Problem :: Can you update the records below by changing every "series" to "data series" and keeping everything else the same? Leave the pictures out of your answer.
--- Given entries ---
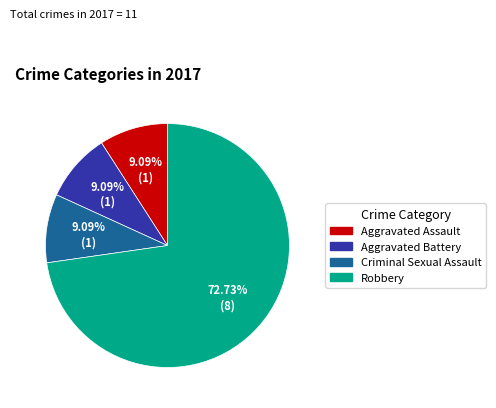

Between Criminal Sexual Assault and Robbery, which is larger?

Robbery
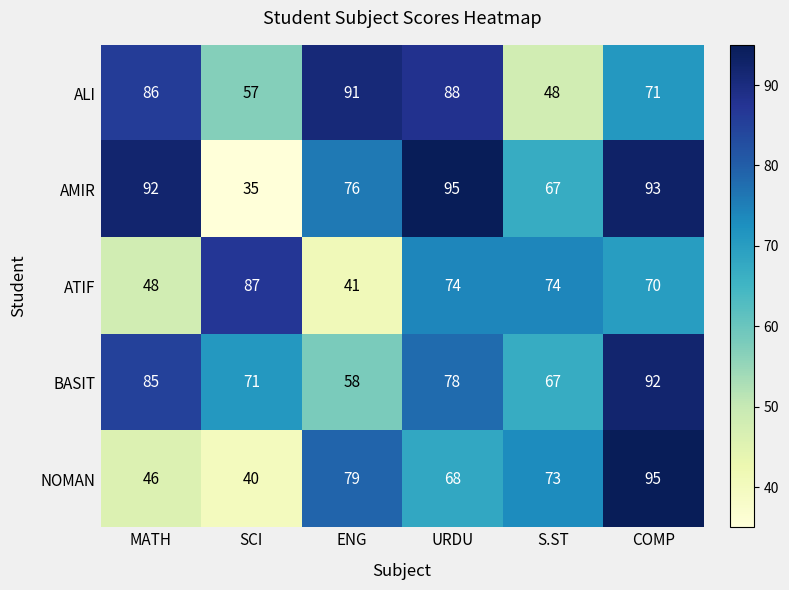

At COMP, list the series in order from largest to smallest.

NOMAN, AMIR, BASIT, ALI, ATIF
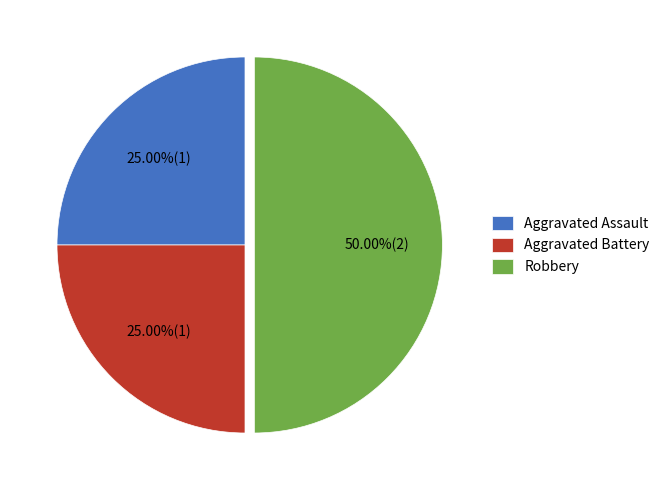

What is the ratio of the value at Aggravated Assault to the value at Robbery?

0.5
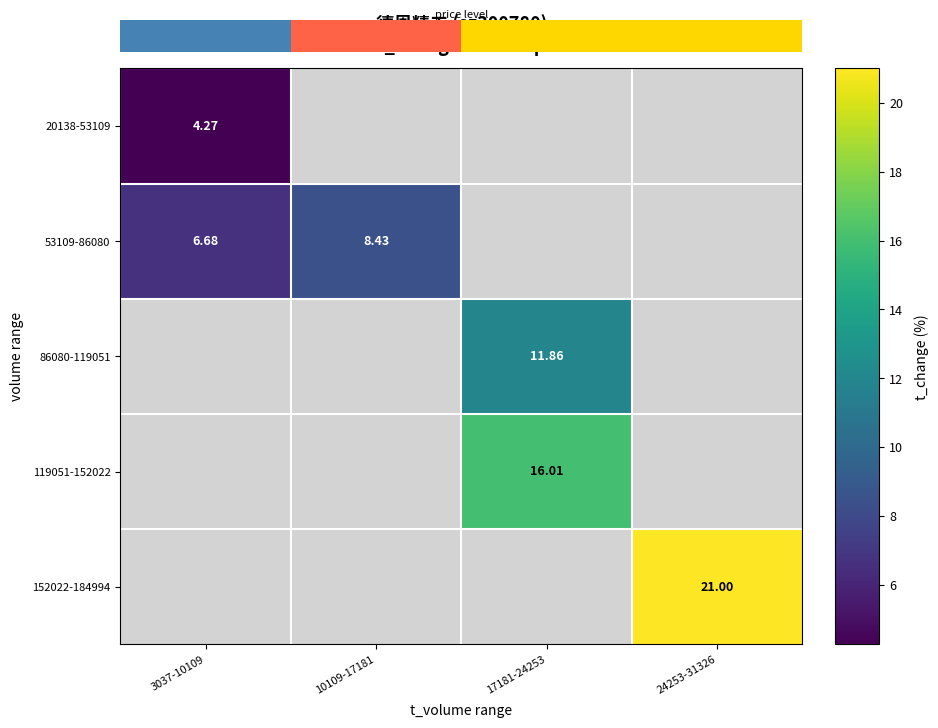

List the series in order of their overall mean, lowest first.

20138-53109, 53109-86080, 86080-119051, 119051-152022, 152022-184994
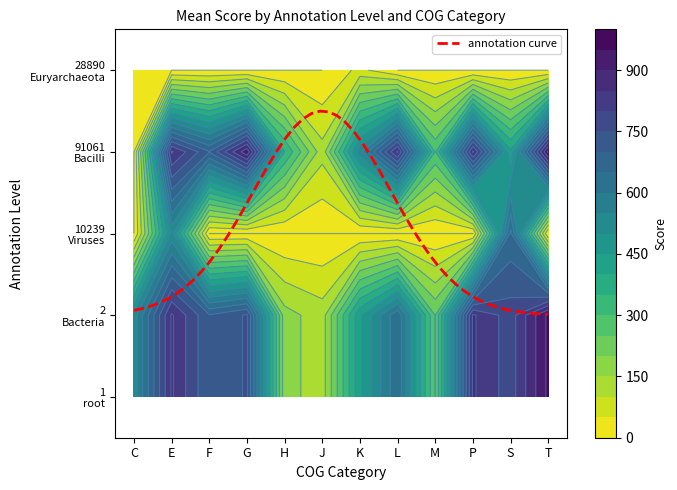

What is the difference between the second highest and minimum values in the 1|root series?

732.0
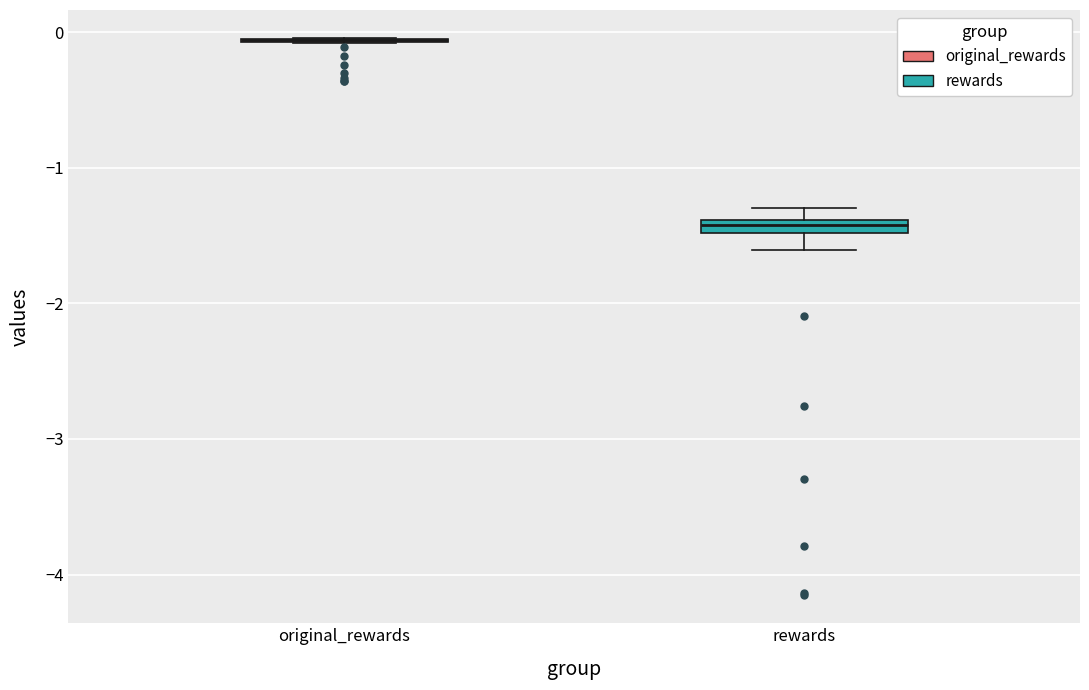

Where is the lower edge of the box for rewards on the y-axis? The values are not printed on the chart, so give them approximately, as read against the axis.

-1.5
---
The answer ::
Between Criminal Sexual Assault and Robbery, which is larger?

Robbery

At COMP, list the data series in order from largest to smallest.

NOMAN, AMIR, BASIT, ALI, ATIF

What is the ratio of the value at Aggravated Assault to the value at Robbery?

0.5

List the data series in order of their overall mean, lowest first.

20138-53109, 53109-86080, 86080-119051, 119051-152022, 152022-184994

What is the difference between the second highest and minimum values in the 1|root data series?

732.0

Where is the lower edge of the box for rewards on the y-axis? The values are not printed on the chart, so give them approximately, as read against the axis.

-1.5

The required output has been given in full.